Red states that banned abortion consider expanding Medicaid for mothers
Makayla Robinson is seven months pregnant, unemployed, living at a Dallas maternity home and relying on health care from Medicaid that could end next spring.
In Texas, Medicaid covers new mothers for two months after they give birth. For now, Robinson, 22, and others have extended coverage because of the federal pandemic public health emergency that the Biden administration has thus far approved through April.
Robinson worried what would happen after that.
"I wouldn't be able to go to the doctor," she said. " … I'm having financial problems. The Medicaid really helped."
The limits on Robinson's Medicaid coverage after the emergency insurance lapses hinge on Texas's long-standing rejection of the Affordable Care Act, which included provisions for expanded Medicaid. And it has set up an uncomfortable dynamic: While Texas and nearly a dozen other red states have resisted expanding Medicaid for those who are pregnant, many of them have also restricted access to abortion, leading to more new mothers needing coverage.

◆ **Dataset entries**

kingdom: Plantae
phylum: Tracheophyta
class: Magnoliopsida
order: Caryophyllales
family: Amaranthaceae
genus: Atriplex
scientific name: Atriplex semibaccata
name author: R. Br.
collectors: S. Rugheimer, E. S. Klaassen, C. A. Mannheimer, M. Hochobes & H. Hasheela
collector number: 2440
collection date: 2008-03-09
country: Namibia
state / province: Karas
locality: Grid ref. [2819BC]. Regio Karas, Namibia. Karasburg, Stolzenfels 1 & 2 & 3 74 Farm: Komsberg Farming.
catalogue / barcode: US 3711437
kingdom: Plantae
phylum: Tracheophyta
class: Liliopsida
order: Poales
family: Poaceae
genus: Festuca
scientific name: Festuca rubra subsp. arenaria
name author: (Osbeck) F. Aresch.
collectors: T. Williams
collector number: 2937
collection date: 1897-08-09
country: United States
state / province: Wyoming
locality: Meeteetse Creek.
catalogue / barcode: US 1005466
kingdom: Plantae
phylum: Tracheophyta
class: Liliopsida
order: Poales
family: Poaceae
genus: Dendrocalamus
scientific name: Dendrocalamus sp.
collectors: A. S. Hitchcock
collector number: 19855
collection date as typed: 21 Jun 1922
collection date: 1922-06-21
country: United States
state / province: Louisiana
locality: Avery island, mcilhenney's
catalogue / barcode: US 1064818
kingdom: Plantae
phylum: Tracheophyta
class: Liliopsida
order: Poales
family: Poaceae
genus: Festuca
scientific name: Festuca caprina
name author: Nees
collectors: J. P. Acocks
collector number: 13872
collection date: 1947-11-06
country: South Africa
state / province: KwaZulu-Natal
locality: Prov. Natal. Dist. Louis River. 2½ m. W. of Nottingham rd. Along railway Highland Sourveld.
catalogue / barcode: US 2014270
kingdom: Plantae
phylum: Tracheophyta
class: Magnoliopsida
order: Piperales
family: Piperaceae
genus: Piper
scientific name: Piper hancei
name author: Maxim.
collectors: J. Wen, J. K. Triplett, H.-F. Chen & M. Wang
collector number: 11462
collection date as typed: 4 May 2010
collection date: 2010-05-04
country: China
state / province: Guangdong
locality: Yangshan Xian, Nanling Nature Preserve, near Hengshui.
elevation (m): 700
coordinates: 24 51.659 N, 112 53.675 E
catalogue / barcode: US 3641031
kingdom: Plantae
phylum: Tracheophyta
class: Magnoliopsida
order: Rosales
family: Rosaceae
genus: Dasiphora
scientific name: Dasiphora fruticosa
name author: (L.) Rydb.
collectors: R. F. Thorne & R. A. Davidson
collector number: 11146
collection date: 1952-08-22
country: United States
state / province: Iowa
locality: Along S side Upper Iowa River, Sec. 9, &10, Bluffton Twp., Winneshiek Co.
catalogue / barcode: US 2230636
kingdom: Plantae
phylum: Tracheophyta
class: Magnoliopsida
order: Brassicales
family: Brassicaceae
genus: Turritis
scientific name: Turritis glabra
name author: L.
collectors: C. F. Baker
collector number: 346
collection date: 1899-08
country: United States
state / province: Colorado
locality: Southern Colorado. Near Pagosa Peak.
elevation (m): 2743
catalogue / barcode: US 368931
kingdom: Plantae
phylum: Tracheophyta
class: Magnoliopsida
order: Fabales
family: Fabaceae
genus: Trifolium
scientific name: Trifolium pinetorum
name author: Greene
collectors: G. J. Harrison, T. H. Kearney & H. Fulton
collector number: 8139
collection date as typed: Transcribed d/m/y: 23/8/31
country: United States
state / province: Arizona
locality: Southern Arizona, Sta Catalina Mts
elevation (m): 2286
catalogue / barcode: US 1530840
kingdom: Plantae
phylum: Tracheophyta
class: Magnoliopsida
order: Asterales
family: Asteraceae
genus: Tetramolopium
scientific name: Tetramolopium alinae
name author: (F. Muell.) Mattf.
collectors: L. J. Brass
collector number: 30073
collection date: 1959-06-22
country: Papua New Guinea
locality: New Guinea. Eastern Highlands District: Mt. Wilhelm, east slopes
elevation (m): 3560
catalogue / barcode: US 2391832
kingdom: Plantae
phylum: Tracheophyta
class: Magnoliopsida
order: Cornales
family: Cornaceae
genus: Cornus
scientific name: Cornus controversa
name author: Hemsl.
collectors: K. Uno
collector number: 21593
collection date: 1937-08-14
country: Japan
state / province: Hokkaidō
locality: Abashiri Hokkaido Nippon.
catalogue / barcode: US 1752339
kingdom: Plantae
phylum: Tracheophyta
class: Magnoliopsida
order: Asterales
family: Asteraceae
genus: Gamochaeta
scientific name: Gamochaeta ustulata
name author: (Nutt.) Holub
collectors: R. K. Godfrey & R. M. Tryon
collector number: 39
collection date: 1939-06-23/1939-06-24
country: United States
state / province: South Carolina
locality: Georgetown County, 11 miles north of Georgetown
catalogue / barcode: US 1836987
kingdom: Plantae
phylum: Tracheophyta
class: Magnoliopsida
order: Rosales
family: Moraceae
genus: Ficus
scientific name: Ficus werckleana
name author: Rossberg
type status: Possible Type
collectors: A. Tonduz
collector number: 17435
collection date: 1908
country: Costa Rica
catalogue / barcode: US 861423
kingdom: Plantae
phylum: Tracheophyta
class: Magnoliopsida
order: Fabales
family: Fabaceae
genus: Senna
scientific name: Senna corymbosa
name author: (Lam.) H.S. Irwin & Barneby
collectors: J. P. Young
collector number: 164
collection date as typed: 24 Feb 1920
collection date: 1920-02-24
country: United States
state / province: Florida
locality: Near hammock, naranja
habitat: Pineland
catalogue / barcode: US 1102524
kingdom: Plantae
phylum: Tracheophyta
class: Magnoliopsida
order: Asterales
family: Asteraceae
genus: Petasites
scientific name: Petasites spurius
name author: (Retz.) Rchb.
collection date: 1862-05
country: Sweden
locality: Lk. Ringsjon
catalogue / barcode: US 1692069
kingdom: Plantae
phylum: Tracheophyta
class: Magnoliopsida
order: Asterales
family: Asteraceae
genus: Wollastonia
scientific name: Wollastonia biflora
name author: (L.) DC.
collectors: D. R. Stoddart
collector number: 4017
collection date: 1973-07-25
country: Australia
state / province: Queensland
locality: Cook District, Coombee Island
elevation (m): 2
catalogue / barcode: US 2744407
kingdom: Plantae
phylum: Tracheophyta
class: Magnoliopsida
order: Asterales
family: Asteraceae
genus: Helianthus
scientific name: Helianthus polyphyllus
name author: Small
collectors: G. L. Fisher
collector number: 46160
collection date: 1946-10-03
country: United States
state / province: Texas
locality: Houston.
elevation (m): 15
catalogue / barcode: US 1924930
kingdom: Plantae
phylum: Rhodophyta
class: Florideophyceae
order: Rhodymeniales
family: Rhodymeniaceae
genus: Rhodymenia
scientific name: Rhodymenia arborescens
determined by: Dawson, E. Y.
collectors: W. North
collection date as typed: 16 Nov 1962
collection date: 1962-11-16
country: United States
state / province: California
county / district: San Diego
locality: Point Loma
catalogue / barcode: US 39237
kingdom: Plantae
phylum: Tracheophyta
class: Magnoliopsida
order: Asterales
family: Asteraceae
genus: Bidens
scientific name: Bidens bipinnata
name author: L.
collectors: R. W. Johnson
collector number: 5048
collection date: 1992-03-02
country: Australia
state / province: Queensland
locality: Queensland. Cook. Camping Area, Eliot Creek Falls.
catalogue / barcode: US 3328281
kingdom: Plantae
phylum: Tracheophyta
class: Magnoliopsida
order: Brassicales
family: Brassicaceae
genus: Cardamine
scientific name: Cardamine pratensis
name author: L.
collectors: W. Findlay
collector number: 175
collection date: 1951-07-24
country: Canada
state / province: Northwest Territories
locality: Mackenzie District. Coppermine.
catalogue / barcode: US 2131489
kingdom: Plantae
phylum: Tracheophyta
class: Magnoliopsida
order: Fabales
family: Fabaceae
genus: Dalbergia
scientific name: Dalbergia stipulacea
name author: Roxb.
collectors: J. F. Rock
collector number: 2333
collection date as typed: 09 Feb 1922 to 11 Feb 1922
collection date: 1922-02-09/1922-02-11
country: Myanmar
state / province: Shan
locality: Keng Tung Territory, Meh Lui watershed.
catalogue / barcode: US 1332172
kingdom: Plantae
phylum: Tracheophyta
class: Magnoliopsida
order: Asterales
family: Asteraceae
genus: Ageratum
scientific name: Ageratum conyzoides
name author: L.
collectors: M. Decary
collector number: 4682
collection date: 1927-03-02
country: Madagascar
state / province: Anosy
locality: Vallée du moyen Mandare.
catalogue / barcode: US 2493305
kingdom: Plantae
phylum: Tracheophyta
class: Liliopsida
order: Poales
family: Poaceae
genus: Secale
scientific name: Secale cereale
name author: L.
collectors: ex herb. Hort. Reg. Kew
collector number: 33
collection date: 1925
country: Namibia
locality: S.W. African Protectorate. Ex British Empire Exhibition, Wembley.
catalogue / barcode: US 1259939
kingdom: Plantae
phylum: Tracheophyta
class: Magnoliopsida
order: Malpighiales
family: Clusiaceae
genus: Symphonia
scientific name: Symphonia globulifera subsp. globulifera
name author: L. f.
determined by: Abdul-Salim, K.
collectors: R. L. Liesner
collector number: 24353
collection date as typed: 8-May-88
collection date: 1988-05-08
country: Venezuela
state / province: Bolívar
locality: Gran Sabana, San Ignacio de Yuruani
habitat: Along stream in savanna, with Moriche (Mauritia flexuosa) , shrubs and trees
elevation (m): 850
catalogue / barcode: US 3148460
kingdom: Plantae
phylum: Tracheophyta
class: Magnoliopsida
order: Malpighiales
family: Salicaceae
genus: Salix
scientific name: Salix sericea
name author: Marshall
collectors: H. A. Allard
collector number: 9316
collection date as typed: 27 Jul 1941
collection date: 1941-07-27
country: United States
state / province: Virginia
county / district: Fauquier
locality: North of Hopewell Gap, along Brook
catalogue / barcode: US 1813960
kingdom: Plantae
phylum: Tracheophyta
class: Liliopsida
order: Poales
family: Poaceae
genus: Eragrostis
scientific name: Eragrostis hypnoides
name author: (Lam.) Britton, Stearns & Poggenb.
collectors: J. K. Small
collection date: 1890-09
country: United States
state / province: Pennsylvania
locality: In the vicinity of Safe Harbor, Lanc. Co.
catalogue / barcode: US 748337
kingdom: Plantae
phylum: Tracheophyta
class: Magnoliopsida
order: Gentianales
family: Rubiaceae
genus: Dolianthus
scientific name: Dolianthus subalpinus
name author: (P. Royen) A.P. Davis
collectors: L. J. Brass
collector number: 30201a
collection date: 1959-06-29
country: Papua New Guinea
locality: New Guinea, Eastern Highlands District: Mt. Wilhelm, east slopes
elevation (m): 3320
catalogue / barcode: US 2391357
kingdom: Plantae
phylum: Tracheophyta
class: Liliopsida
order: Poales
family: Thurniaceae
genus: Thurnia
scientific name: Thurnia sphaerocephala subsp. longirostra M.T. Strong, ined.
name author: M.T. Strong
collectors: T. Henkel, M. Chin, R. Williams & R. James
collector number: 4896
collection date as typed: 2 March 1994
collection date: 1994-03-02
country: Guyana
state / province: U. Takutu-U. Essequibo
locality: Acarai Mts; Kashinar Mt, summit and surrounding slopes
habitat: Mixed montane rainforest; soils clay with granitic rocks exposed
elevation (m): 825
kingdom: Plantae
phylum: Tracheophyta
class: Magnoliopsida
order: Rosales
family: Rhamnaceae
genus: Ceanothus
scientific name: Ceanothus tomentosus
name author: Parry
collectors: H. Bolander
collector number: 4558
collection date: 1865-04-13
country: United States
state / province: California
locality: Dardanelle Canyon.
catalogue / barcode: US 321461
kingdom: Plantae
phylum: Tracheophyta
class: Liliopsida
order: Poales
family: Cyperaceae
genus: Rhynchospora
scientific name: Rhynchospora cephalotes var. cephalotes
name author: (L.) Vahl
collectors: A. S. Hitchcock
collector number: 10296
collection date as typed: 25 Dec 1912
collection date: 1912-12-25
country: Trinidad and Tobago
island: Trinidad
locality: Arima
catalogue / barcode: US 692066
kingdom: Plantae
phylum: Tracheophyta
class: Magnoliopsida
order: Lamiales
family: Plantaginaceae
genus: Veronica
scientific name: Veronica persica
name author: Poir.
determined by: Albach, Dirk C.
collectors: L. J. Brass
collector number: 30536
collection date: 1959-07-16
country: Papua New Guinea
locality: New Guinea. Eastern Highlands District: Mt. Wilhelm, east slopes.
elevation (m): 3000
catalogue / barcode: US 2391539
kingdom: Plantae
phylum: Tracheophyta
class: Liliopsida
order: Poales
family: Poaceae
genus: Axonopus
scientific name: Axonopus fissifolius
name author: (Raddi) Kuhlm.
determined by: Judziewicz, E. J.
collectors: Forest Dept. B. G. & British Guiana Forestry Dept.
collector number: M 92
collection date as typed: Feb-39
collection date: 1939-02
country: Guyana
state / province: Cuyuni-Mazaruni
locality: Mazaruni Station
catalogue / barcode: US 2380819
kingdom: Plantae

◆ **Problem**
Please reproduce the passage of the Medicaid article above between "In Texas, Medicaid" and "mothers needing coverage.", inclusive.

◆ **Task solution**
In Texas, Medicaid covers new mothers for two months after they give birth. For now, Robinson, 22, and others have extended coverage because of the federal pandemic public health emergency that the Biden administration has thus far approved through April.
Robinson worried what would happen after that.
"I wouldn't be able to go to the doctor," she said. " … I'm having financial problems. The Medicaid really helped."
The limits on Robinson's Medicaid coverage after the emergency insurance lapses hinge on Texas's long-standing rejection of the Affordable Care Act, which included provisions for expanded Medicaid. And it has set up an uncomfortable dynamic: While Texas and nearly a dozen other red states have resisted expanding Medicaid for those who are pregnant, many of them have also restricted access to abortion, leading to more new mothers needing coverage.